Acute Intermittent Porphyria Treatment & Management

Updated: Jan 13, 2023
  • Author: Thomas G DeLoughery, MD; Chief Editor: Emmanuel C Besa, MD  more...
  • Print
Treatment

Approach Considerations

The treatment goal for acute attacks of acute intermittent porphyria (AIP) is to decrease heme synthesis and reduce the production of porphyrin precursors. High doses of glucose can inhibit heme synthesis and are useful for treatment of mild attacks. United Kingdom guidelines recommend administering 5% glucose in 0.9% sodium chloride solution, infused intravenously at a rate of 2 L/24 h. Intravenous solutions of glucose in water (eg, dextrose 5% or 10% [D5W, D10W]) should be avoided as they may aggravate hyponatremia. [19]

Patients experiencing severe attacks, especially those with severe neurologic symptoms, should be treated with hematin in a dose of 4 mg/kg/d for 4 days. Once hematin is initiated, glucose therapy no longer has a role. [19]

Pain can be remarkably severe, and pain control is best achieved with narcotics. Laxatives and stool softeners should be administered with the narcotics to avert exacerbating existing constipation.

Symptomatic treatment also includes the use of beta-blockers to control tachycardia and prevent arrhythmia; beta- blockers, clonidine, or other recommended antihypertensives can also be used to treat hypertensive crisis. Nausea and vomiting can be controlled with olanzapine, lorazepam, or prochlorperazine. [20]

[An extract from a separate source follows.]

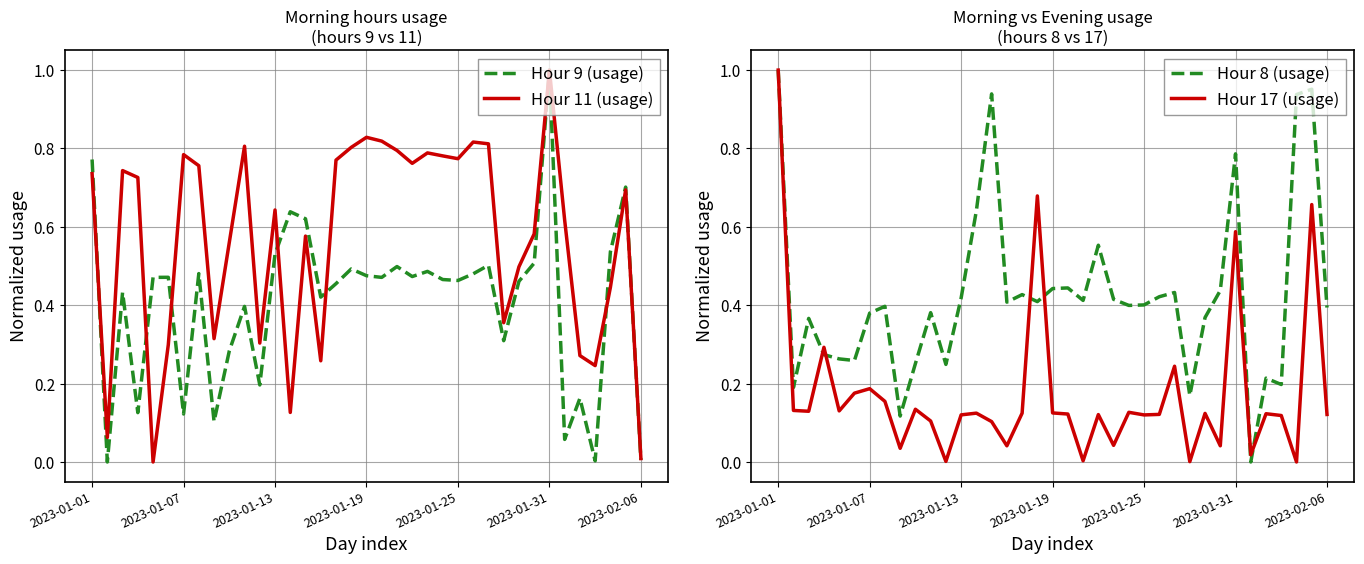

Is this an area chart (filled region under the line)?

No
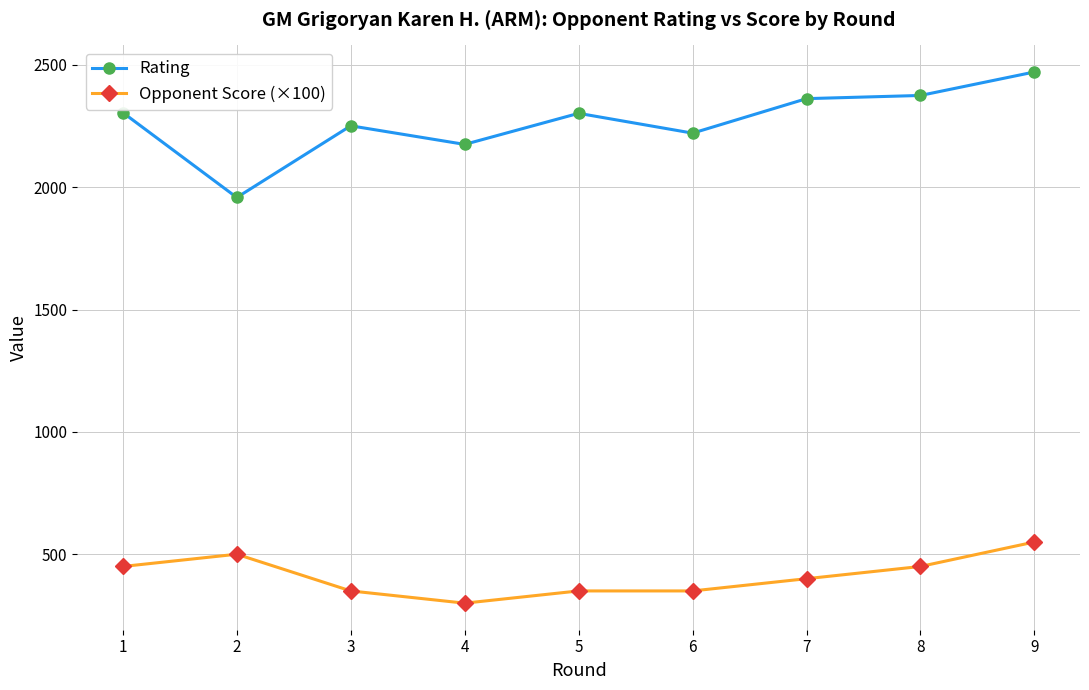

True or false: Rating has a value of 3629 at 9.

False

Treat seizures with gabapentin. Most classic antiseizure medicines are contraindicated, as they can lead to acute porphyria attacks.

A minority of patients with AIP experience recurrent attacks. In addition to avoidance of precipitating factors, treatment options that may be considered in those cases include gonadotrophin-releasing hormone analogues (for women with attacks related to their menstrual cycles) and prophylactic hematin infusions. [19]

Givosiran (Givlaari) is approved by the US Food and Drug Administration (FDA) for adults with acute hepatic porphyrias, in which attacks are caused by induction of the enzyme 5-aminolevulinic acid synthase 1 (ALAS1). Givosiran is a small-interfering RNA that causes degradation of aminolevulinate synthase 1 (ALAS1) messenger RNA (mRNA) in hepatocytes through RNA interference, reducing the elevated levels of liver ALAS1 mRNA. It is given monthly by subcutaneous injection. [21] Reported adverse reactions include injection-site reaction, fatigue, nausea, chronic kidney disease, and increased alanine aminotransferase. [2] In rare instances, drug-induced liver injury may develop, mandating cessation of givosiran. [22]

Rarely, liver transplantation may be indicated for patients with intractable recurrent attacks that are life-threatening or severely affect quality of life. Liver transplantation cures AIP. [19]

A comprehensive rehabilitation program, overseen by a physiatrist, can help patients regain functional independence after attacks of AIP. [23]

Gene therapy for AIP is currently under investigation.  A phase I trial using intravenous delivery of normal PBGD genes to hepatocytes using an adeno-associated virus vector confirmed the safety and tolerability of this approach, but demonstrated the need for higher doses and/or more efficient vectors in order to achieve full clinical benefit. [24]  In an animal model, improved vector efficiency has been accomplished by insertion into the promoter of a short enhancer element that can induce transgene expression during exposure to endogenous and exogenous stimuli that can trigger attacks. [25]

Next:

Diet

The patient should receive a high-carbohydrate diet during the attack. If the patient is unable to eat, intravenous glucose should be administered. Between attacks, eating a balanced diet is more important than eating one rich in glucose.